Rodríguez conectó dos jonrones en el día, el botellín recreo con múltiples cuadrangulares de su carrera. Al hacerlo, se unió a Ken Griffey Jr. y Alex Rodríguez como los únicos Marineros con al menos cinco encuentros de más de un vuelacerca a los 24 primaveras o menos. Griffey y A-Rod tuvieron 14 cada uno.

Los luceros de J-Rod se abrieron de par en par por un segundo, casi como si el peso de esos dos nombres y sus legados lo golpeara de repente.

“Esos son chicos que marcan generaciones”, comentó. “Generaciones de personas y del juego. Estar en la misma categoría con nombres así es, honestamente, bastante genial. Ken Griffey es un ícono en Seattle, y Alex Rodríguez es uno de mis jugadores favoritos de todos los tiempos”.

“Es una lista bastante genial, hombre”.

Woo igualmente puso su nombre pegado al de otro superhombre del béisbol de Seattle, al exhalar seis entradas o más, empatando el récord de la franquicia de Randy Johnson de al menos seis innings completados en cada una de sus primeras 20 aperturas de la temporada.

Lea: ¿Cuándo es la ceremonia de exaltación al Salón de la Fama de Cooperstown 2025?

Su reacción fue diferente a la de Rodríguez. Más profesional.

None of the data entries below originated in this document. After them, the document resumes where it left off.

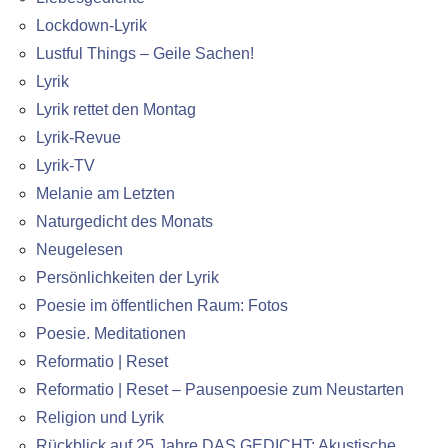
Lockdown-Lyrik
Lustful Things – Geile Sachen!
Lyrik
Lyrik rettet den Montag
Lyrik-Revue
Lyrik-TV
Melanie am Letzten
Naturgedicht des Monats
Neugelesen
Persönlichkeiten der Lyrik
Poesie im öffentlichen Raum: Fotos
Poesie. Meditationen
Reformatio | Reset
Reformatio | Reset – Pausenpoesie zum Neustarten
Religion und Lyrik
Rückblick auf 25 Jahre DAS GEDICHT: Akustische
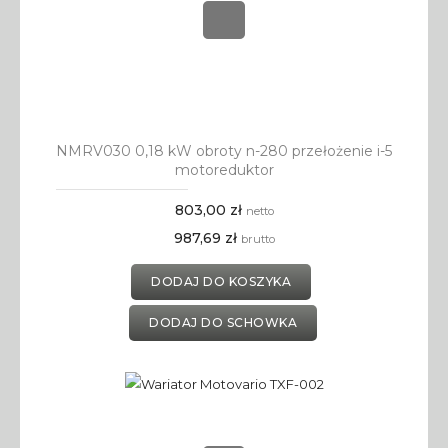
NMRV030 0,18 kW obroty n-280 przełożenie i-5
motoreduktor
803,00 zł
netto
987,69 zł
brutto
DODAJ DO KOSZYKA
DODAJ DO SCHOWKA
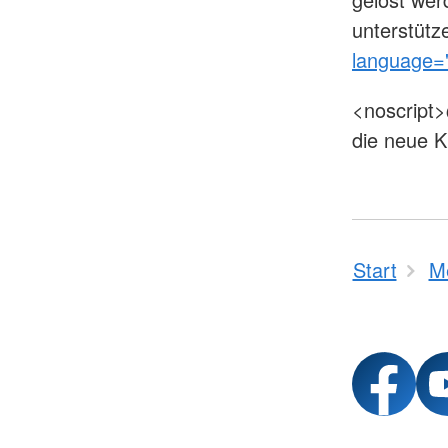
unterstütz
language="
<noscript>
die neue K
Start
M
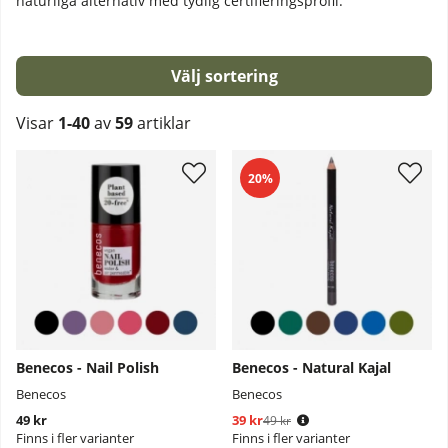
naturliga alternativ med tydlig certifieringsprofil.
Sortera
Visar
1-40
av
59
artiklar
Produkter
20%
Benecos - Nail Polish
Benecos - Natural Kajal
Benecos
Benecos
49 kr
39 kr
Ordinarie pris:
49 kr
Finns i fler varianter
Finns i fler varianter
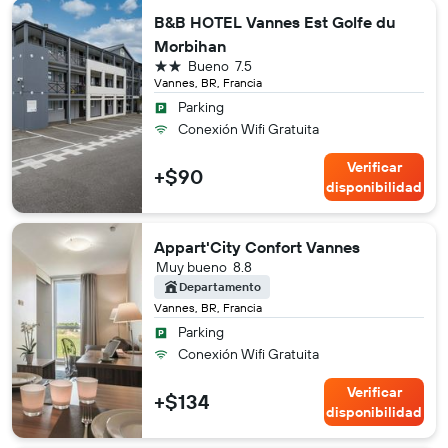
B&B HOTEL Vannes Est Golfe du
Morbihan
2 estrellas
Bueno
7.5
Vannes, BR, Francia
Parking
Conexión Wifi Gratuita
Verificar
+$90
disponibilidad
Appart'City Confort Vannes
Muy bueno
8.8
Departamento
Vannes, BR, Francia
Parking
Conexión Wifi Gratuita
Verificar
+$134
disponibilidad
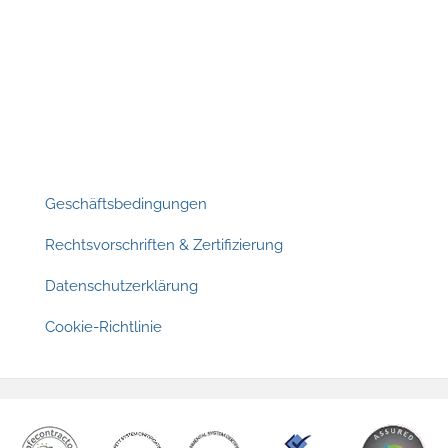
Footer
Geschäftsbedingungen
Rechtsvorschriften & Zertifizierung
Datenschutzerklärung
Cookie-Richtlinie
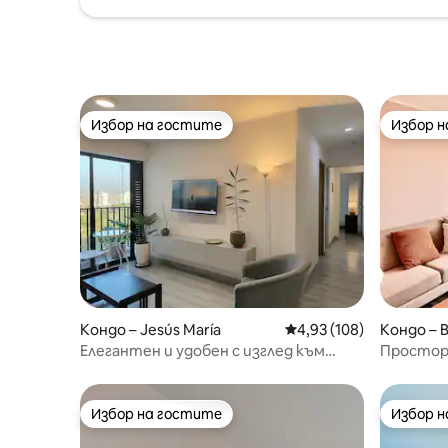
Избор на гостите
Избор 
Избор на гостите
Избор 
Кондо – Jesús María
Средна оценка: 4,93 о
4,93 (108)
Кондо – 
Елегантен и удобен с изглед към
Простор
Parque de las Aguas
на Баран
Избор на гостите
Избор 
Избор на гостите
Избор 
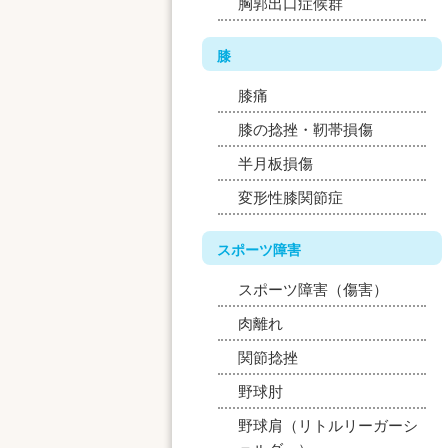
胸郭出口症候群
膝
膝痛
膝の捻挫・靭帯損傷
半月板損傷
変形性膝関節症
スポーツ障害
スポーツ障害（傷害）
肉離れ
関節捻挫
野球肘
野球肩（リトルリーガーシ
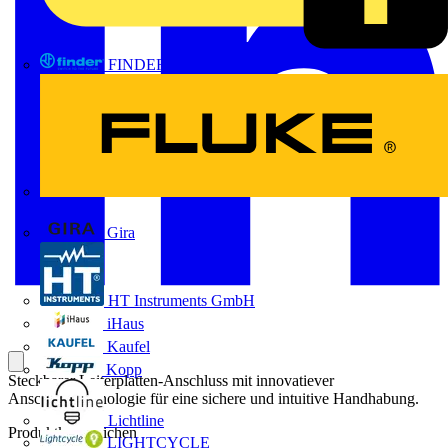
FINDER
FLUKE
Gira
HT Instruments GmbH
iHaus
Kaufel
Kopp
Steckbarer Leiterplatten-Anschluss mit innovatiever
Anschlusstechnologie für eine sichere und intuitive Handhabung.
Lichtline
Produktkennzeichen
LIGHTCYCLE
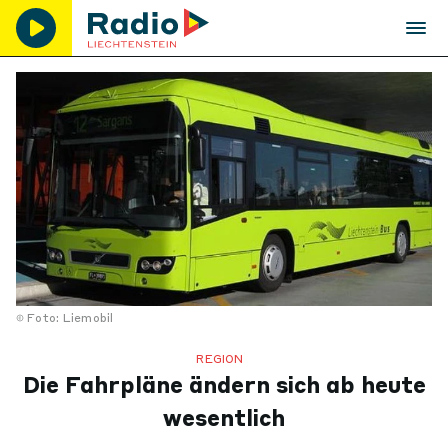
Foto: Liemobil
REGION
Die Fahrpläne ändern sich ab heute
wesentlich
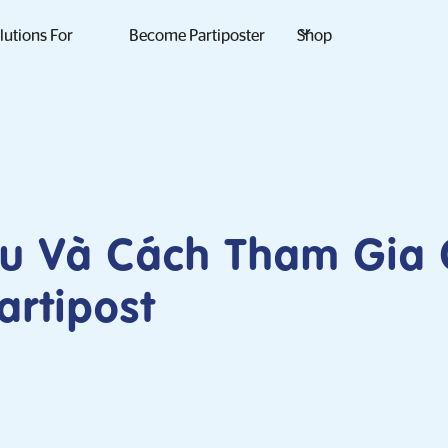
lutions For
Become Partiposter
Shop
ểu Và Cách Tham Gia
rtipost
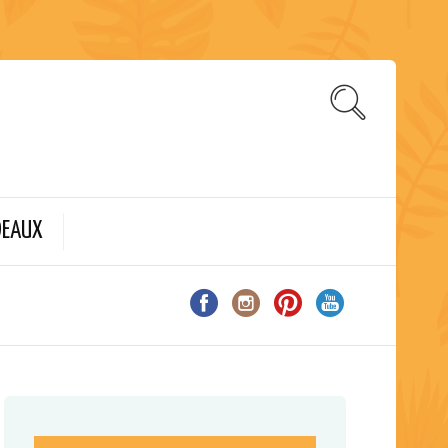
DEAUX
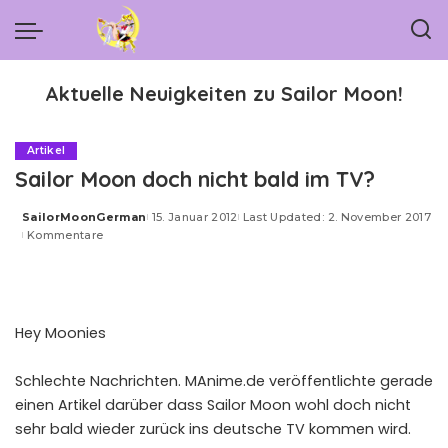
Aktuelle Neuigkeiten zu Sailor Moon!
Artikel
Sailor Moon doch nicht bald im TV?
SailorMoonGerman
15. Januar 2012
Last Updated: 2. November 2017
Posted
Kommentare
by
Hey Moonies
Schlechte Nachrichten.
MAnime.de
veröffentlichte gerade
einen Artikel darüber dass Sailor Moon wohl doch nicht
sehr bald wieder zurück ins deutsche TV kommen wird.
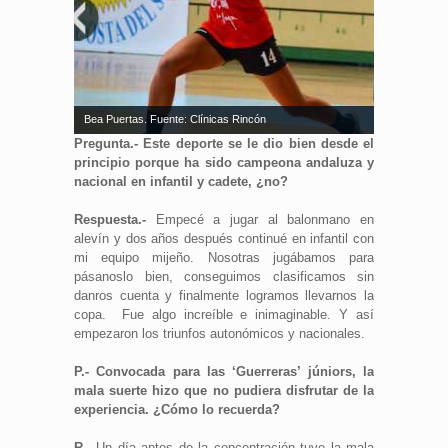
Bea Puertas. Fuente: Clínicas Rincón
Pregunta.- Este deporte se le dio bien desde el
principio porque ha sido campeona andaluza y
nacional en infantil y cadete, ¿no?
Respuesta.-
Empecé a jugar al balonmano en
alevín y dos años después continué en infantil con
mi equipo mijeño. Nosotras jugábamos para
pásanoslo bien, conseguimos clasificamos sin
danros cuenta y finalmente logramos llevarnos la
copa. Fue algo increíble e inimaginable. Y así
empezaron los triunfos autonómicos y nacionales.
P.- Convocada para las ‘Guerreras’ júniors, la
mala suerte hizo que no pudiera disfrutar de la
experiencia. ¿Cómo lo recuerda?
R.-
Un día antes de la concentración tuve la mala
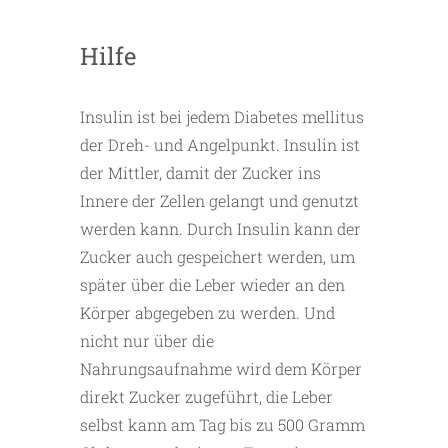
Hilfe
Insulin ist bei jedem Diabetes mellitus
der Dreh- und Angelpunkt. Insulin ist
der Mittler, damit der Zucker ins
Innere der Zellen gelangt und genutzt
werden kann. Durch Insulin kann der
Zucker auch gespeichert werden, um
später über die Leber wieder an den
Körper abgegeben zu werden. Und
nicht nur über die
Nahrungsaufnahme wird dem Körper
direkt Zucker zugeführt, die Leber
selbst kann am Tag bis zu 500 Gramm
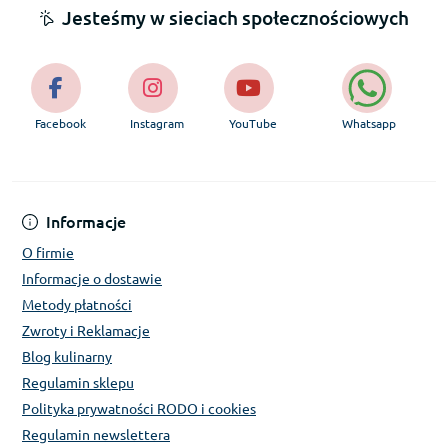
Jesteśmy w sieciach społecznościowych
Facebook
Instagram
YouTube
Whatsapp
Informacje
O firmie
Informacje o dostawie
Metody płatności
Zwroty i Reklamacje
Blog kulinarny
Regulamin sklepu
Polityka prywatności RODO i cookies
Regulamin newslettera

Como si fuera poco que dilación de sí mismo.

“Significa mucho”, dijo Woo. “La consistencia, creo que es lo más importante. Es algo de lo que me enorgullezco mucho. Cada vez que salgo, es para hacer una apertura consistente, un esfuerzo consistente. El equipo sabe lo que va a obtener de mí, y quitarle algo de ese estrés al bullpen”.

“Así que, lo abarca todo. Pero, en general, simplemente estoy haciendo mi trabajo”.

Volviendo a Rodríguez, fue el tercer bambinazo del domincano en la serie, sumando a sus asombrosos números de por vida en Anaheim: Promedio de .369, un OPS de 1.197 y 11 vuelacercas.

“Probablemente sea el clima aquí en California, no lo sé”, bromeó. “… Diría que fue una continuación de lo de ayer. Manteniéndome dentro de mis capacidades y tratando de hacer un contacto corto y directo con la bola. Simplemente dejar que las cosas sucedan”.